Die Verkehrsanalyse der TU-Wien zeigt die Be- und Entlastungen des Wiener Verkehrssystems durch den Bau des Lobau-Tunnels und der Stadtstraße. Die Entlastungen sind grün dargestellt, während die Belastungen rot dargestellt sind. Je dicker die Linie, desto größter die Be- bzw. Entlastung. Auf der Karte sind lediglich Nettoveränderungen von über 1000 Fahrzeuge pro Tag dargestellt. Während sich in der Innenstadt kleinere Be- und Entlastungen ergeben, wird im 22. Bezirk das niederrangige Straßennetz leicht entlastet. Nennenswerte Entlastungen von mehr als 5000 Fahrzeugen pro Tag finden sich lediglich auf der Praterbrücke (A23) und auf der A4. Dafür steigt die Belastung durch den Lobau-Tunnel und die Stadtstraße. Insgesamt überwiegen die Belastungen die Entlastungen.

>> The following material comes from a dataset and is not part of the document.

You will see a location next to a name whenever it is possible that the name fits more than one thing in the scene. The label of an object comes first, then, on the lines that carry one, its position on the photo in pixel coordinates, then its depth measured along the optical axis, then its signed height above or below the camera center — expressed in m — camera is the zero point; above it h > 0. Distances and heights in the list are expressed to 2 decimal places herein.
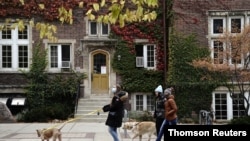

Wirkliche Entlastung braucht mehr öffentliche Verkehrsmittel

Um eine nachhaltige Reduktion des Autoverkehrs herbeizuführen braucht es einen Ausbau des Radnetzes, sowie der öffentlichen Verkehrsmittel. Wie auch Verkehrswissenschaftler betonen, ist die Abhängigkeit vom PKW ein kreiertes Problem, weil zu lange auf den Ausbau von Straßen anstatt auf den Ausbau von öffentlichen Verkehrsmitteln gesetzt wurde. Besonders im 22. Bezirk zeigt sich dieser Bedarf deutlich, etwa wenn man das Bevölkerungswachstum mit dem PKW-Bestand vergleicht. Während in den restlichen Bezirken eine Entkoppelung von Bevölkerungswachstum und PKW-Bestand stattgefunden hat, steigt im 22. Bezirk der PKW Besitz parallel zum Bevölkerungswachstum. Außerdem müssen Straßen verkehrsberuhigt werden. Das Geld für die dafür notwendigen öffentlichen Investitionen können wir uns derzeit so günstig wie noch nie über Staatskredite besorgen. Gerade jetzt, wo es um den wirtschaftlichen Aufschwung nach Corona geht, wäre dafür der richtige Zeitpunkt. Auch die geplante Ausweitung des Parkpickerls auf ganz Wien ist ein wichtiger erster Schritt. Allerdings bleibt das Parken in Wien im internationalen Vergleich noch immer verhältnismäßig günstig. Ob die erwünschte Reduktion des Autoverkehrs damit erreicht werden kann, muss künftig noch evaluiert werden. 

 

Verkehrspolitik ist zugleich Sozialpolitik

Nicht nur verkehrsökonomisch ist der Bau von zusätzlichen Autobahnen umstritten, sondern auch verteilungsökonomisch. Schließlich besitzen ärmere Haushalte viel seltener Autos. In Wien besitzt in den untersten beiden Einkommensfünfteln weniger als die Hälfte der Haushalte einen PKW. Rund 64 % dieser Haushalte könnten den Lobautunnel somit gar nicht selbst benutzen. Dagegen sind es im reichsten Wiener Einkommensfünftel fast 80 % der Haushalte. Der Bau des Lobau-Tunnels kommt also überdurchschnittlich stark dem Mobilitätsverhalten von reicheren Haushalten zugute, während ärmere Haushalte kaum profitieren. 

 

Verkehr fit für das 21. Jahrhundert machen

Zusammenfassend kann also gesagt werden, dass die Wiener Verkehrspolitik mit dem Lobau-Tunnel einen Schritt in die Vergangenheit machen würde. Für eine fortschrittliche, soziale und verkehrsökonomisch sinnvolle Verkehrspolitik braucht es Alternativen, die uns die selbst auferlegte Abhängigkeit vom Autoverkehr nehmen. Konkret bedeutet das:

  • Einstellung großer neuer Straßenbauvorhaben, wie Stadtstraße oder Lobautunnel.
  • Ausbau des öffentlichen Verkehrssystems, sowie des Radfahrnetzes, besonders auch in den Flächenbezirken.
  • Rückbau großer Verkehrsflächen, um ein "Auffüllen" der freigewordenen Straßenkapazitäten zu vermeiden und den öffentlichen Raum fairer zu verteilen.
  • Eine Ökologisierung von Verkehrsabgaben, sowie die Einführung einer CO2-Steuer samt sozialen Ausgleichsmechanismen.